#### [Requirement]
Reproduce the records starting at the very beginning and ending at the line that contains "v(-22.32, -32.32) *", with every "filletArc" swapped for "cornerArc" and nothing else changed. Give only those lines.

#### [Provided entries]
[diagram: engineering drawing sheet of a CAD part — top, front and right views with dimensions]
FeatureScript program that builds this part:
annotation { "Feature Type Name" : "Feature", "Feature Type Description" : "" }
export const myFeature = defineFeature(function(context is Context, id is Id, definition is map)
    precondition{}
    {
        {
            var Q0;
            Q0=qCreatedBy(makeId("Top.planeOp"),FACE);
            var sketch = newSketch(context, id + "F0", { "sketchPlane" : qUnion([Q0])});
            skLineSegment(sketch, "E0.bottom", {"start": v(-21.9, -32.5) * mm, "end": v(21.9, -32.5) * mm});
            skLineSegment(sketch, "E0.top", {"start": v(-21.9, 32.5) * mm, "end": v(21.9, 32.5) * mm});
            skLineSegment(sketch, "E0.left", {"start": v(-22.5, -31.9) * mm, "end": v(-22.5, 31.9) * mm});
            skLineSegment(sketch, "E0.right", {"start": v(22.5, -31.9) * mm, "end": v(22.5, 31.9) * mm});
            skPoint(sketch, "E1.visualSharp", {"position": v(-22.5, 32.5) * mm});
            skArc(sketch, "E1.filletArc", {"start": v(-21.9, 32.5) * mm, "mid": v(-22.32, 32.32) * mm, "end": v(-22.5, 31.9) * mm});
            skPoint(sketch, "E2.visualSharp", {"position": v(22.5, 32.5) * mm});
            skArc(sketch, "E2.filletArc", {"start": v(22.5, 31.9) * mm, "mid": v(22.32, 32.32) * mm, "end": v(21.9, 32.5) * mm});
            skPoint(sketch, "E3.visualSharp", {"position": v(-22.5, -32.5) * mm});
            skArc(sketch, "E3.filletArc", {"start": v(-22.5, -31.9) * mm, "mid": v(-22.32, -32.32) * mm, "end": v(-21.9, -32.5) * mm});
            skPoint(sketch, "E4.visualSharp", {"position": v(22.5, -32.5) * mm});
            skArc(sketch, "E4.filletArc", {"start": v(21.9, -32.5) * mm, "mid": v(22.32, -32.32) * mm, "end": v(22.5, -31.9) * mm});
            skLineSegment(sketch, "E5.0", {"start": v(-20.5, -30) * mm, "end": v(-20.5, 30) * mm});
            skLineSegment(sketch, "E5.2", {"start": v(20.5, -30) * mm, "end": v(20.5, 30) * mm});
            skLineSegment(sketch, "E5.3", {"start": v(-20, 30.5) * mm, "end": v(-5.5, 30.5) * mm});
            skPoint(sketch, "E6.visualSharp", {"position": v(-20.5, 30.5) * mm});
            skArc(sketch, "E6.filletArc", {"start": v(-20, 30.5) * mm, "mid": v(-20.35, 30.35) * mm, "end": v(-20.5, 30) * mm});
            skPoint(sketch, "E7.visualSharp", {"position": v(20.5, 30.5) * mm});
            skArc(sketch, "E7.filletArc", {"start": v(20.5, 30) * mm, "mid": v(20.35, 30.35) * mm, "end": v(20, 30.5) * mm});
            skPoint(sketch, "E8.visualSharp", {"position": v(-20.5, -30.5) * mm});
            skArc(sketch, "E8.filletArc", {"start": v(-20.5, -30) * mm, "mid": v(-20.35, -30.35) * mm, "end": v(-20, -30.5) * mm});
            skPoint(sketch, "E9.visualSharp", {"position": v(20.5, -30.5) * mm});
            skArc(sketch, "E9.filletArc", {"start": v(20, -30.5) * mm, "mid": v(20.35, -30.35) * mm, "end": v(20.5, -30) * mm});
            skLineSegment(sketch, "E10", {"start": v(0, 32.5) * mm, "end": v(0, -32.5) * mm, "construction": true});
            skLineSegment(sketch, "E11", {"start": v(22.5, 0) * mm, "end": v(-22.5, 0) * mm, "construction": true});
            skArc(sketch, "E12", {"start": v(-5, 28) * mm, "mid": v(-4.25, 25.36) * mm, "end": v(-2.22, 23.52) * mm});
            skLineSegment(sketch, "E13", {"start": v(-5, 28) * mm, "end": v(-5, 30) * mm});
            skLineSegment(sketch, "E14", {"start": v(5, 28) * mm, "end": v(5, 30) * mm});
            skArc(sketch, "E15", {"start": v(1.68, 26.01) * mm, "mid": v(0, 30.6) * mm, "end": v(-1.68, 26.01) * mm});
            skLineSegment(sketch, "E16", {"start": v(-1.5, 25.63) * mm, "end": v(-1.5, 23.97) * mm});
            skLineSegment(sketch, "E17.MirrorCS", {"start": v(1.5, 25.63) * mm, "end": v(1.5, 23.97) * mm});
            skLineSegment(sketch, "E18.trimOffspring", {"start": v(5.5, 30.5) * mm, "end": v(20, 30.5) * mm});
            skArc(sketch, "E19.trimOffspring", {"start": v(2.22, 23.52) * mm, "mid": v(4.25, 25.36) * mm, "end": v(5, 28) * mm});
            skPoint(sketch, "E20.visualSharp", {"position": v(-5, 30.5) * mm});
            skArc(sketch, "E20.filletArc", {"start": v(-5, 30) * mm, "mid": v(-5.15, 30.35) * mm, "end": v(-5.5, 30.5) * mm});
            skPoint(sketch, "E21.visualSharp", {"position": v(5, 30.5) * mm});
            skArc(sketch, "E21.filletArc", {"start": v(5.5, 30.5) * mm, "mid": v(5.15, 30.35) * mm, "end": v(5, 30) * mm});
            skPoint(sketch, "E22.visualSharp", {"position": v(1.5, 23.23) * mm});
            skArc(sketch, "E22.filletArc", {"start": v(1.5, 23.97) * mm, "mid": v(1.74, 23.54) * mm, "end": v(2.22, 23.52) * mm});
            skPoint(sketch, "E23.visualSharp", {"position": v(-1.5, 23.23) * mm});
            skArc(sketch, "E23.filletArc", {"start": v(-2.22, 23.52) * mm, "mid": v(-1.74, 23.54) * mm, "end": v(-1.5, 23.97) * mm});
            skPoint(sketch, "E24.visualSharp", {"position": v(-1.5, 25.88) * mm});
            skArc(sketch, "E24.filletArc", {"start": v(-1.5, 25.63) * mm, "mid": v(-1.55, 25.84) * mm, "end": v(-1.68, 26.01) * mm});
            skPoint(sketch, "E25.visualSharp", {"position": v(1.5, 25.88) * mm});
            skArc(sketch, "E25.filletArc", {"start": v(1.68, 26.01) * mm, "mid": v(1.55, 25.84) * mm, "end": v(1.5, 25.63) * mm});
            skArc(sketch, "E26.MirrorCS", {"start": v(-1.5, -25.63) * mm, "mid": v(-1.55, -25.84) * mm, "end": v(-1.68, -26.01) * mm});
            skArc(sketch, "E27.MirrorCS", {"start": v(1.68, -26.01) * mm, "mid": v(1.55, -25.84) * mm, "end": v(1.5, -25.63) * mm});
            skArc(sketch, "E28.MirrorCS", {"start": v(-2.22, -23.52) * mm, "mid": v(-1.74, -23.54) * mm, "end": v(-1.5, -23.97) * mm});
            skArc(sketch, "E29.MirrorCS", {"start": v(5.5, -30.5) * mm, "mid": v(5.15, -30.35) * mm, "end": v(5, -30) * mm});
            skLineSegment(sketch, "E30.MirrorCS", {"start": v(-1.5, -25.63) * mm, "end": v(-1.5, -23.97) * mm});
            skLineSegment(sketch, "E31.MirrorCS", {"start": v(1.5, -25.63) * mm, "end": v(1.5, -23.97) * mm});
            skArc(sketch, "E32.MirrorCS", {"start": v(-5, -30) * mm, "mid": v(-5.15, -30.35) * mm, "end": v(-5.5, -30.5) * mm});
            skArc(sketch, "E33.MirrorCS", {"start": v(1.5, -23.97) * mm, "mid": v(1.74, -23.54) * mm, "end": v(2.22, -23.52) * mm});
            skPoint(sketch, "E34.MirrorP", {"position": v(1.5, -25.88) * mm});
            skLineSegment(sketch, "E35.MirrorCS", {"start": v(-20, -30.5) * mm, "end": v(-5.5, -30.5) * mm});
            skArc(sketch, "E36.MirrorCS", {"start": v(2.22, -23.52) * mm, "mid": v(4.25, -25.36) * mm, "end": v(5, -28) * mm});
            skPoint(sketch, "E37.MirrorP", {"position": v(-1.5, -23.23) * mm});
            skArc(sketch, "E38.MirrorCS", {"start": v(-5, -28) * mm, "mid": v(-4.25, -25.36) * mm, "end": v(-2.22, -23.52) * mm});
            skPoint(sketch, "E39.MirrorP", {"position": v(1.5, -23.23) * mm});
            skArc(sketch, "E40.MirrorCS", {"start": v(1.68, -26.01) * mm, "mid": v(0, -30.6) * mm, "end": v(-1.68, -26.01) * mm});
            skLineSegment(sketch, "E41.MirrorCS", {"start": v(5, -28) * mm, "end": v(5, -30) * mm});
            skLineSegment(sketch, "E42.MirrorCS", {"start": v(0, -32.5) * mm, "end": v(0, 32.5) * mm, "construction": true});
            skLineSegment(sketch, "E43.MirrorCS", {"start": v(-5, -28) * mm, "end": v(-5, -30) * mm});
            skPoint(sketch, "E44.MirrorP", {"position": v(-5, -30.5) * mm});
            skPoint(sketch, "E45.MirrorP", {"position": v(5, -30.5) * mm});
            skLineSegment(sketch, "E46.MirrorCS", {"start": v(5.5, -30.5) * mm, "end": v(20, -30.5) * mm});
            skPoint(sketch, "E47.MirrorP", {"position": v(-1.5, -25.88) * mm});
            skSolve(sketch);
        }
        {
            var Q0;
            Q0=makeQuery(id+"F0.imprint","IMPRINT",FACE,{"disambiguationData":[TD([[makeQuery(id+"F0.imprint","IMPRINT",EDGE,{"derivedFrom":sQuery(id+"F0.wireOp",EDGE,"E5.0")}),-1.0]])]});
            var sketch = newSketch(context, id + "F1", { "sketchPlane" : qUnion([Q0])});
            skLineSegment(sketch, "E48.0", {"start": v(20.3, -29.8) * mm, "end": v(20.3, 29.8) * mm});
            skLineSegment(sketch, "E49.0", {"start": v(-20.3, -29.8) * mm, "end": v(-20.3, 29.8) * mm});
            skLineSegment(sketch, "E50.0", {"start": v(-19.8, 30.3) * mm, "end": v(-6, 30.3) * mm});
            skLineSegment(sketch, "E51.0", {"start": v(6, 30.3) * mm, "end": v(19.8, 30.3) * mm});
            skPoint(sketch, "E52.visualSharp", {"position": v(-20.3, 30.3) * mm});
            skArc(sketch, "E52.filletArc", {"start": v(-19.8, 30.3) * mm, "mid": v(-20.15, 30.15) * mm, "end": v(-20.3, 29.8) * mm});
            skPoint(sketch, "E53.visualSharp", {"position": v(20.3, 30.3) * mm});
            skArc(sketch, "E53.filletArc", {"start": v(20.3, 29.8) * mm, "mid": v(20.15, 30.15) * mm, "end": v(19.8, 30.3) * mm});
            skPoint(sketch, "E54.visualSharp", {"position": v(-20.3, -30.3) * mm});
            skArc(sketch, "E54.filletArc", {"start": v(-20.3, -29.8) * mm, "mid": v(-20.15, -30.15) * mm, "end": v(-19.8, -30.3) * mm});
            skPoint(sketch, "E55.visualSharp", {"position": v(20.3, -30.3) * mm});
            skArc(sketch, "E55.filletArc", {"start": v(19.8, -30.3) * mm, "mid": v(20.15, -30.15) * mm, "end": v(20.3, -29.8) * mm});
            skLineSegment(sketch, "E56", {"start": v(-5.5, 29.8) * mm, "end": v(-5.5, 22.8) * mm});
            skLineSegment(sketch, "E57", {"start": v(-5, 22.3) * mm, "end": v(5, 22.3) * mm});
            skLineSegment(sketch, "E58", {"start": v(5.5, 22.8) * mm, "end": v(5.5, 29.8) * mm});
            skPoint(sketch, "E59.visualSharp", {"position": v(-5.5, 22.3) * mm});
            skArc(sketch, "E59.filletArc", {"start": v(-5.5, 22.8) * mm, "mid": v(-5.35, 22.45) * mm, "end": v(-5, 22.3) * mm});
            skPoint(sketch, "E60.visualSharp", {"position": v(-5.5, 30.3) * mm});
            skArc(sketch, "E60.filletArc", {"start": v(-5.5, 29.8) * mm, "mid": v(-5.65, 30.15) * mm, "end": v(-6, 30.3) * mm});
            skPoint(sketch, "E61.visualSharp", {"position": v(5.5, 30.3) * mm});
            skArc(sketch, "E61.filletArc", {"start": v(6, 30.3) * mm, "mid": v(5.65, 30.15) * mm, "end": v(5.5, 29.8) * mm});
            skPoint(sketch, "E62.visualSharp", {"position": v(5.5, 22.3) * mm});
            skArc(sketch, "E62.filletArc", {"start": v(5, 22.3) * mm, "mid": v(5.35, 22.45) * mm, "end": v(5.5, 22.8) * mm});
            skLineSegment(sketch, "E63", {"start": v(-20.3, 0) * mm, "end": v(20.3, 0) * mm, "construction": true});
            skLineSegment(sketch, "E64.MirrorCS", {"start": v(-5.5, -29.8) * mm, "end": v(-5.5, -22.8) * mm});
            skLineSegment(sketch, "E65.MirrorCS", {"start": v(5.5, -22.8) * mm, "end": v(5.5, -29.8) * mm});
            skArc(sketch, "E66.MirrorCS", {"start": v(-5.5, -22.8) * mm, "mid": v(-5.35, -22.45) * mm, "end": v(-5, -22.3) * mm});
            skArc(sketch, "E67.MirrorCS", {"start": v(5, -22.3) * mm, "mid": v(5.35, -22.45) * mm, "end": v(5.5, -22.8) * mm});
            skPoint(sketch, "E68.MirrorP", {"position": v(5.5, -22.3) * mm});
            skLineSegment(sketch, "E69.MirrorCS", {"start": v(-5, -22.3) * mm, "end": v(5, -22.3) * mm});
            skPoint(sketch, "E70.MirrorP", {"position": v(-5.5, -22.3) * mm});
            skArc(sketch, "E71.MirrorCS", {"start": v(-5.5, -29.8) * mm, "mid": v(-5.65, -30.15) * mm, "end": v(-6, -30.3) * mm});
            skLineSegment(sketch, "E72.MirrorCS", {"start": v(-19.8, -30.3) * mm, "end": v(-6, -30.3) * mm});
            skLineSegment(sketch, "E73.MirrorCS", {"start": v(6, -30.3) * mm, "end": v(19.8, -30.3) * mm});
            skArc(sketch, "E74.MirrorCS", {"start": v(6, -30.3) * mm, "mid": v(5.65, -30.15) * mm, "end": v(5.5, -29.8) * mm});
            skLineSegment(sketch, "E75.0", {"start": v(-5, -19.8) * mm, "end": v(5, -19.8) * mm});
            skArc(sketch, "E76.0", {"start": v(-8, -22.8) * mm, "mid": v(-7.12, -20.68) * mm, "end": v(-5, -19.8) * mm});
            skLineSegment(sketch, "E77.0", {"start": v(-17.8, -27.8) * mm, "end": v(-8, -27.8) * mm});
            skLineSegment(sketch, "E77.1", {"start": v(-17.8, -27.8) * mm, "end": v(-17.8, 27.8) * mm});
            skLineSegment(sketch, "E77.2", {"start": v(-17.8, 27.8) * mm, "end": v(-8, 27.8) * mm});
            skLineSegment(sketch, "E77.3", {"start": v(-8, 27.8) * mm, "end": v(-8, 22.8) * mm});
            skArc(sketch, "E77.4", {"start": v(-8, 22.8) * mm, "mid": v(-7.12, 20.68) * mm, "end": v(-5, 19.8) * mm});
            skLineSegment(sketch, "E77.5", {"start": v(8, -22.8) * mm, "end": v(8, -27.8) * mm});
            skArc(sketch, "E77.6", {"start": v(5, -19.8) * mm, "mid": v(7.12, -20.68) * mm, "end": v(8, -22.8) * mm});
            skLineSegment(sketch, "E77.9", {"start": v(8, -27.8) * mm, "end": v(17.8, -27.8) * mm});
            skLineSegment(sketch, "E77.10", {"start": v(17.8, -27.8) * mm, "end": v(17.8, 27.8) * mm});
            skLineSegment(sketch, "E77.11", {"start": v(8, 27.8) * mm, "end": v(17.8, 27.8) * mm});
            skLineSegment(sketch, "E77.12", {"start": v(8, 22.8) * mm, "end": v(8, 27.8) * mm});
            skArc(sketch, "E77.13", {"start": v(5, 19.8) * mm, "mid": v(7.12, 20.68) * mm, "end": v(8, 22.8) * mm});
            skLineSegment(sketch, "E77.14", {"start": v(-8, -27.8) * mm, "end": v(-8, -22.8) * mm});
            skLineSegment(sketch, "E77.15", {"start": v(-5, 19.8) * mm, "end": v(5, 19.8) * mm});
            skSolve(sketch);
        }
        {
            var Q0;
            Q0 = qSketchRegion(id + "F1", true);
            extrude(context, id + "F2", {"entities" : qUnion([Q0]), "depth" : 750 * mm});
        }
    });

#### [Task response]
[diagram: engineering drawing sheet of a CAD part — top, front and right views with dimensions]
FeatureScript program that builds this part:
annotation { "Feature Type Name" : "Feature", "Feature Type Description" : "" }
export const myFeature = defineFeature(function(context is Context, id is Id, definition is map)
    precondition{}
    {
        {
            var Q0;
            Q0=qCreatedBy(makeId("Top.planeOp"),FACE);
            var sketch = newSketch(context, id + "F0", { "sketchPlane" : qUnion([Q0])});
            skLineSegment(sketch, "E0.bottom", {"start": v(-21.9, -32.5) * mm, "end": v(21.9, -32.5) * mm});
            skLineSegment(sketch, "E0.top", {"start": v(-21.9, 32.5) * mm, "end": v(21.9, 32.5) * mm});
            skLineSegment(sketch, "E0.left", {"start": v(-22.5, -31.9) * mm, "end": v(-22.5, 31.9) * mm});
            skLineSegment(sketch, "E0.right", {"start": v(22.5, -31.9) * mm, "end": v(22.5, 31.9) * mm});
            skPoint(sketch, "E1.visualSharp", {"position": v(-22.5, 32.5) * mm});
            skArc(sketch, "E1.cornerArc", {"start": v(-21.9, 32.5) * mm, "mid": v(-22.32, 32.32) * mm, "end": v(-22.5, 31.9) * mm});
            skPoint(sketch, "E2.visualSharp", {"position": v(22.5, 32.5) * mm});
            skArc(sketch, "E2.cornerArc", {"start": v(22.5, 31.9) * mm, "mid": v(22.32, 32.32) * mm, "end": v(21.9, 32.5) * mm});
            skPoint(sketch, "E3.visualSharp", {"position": v(-22.5, -32.5) * mm});
            skArc(sketch, "E3.cornerArc", {"start": v(-22.5, -31.9) * mm, "mid": v(-22.32, -32.32) * mm, "end": v(-21.9, -32.5) * mm});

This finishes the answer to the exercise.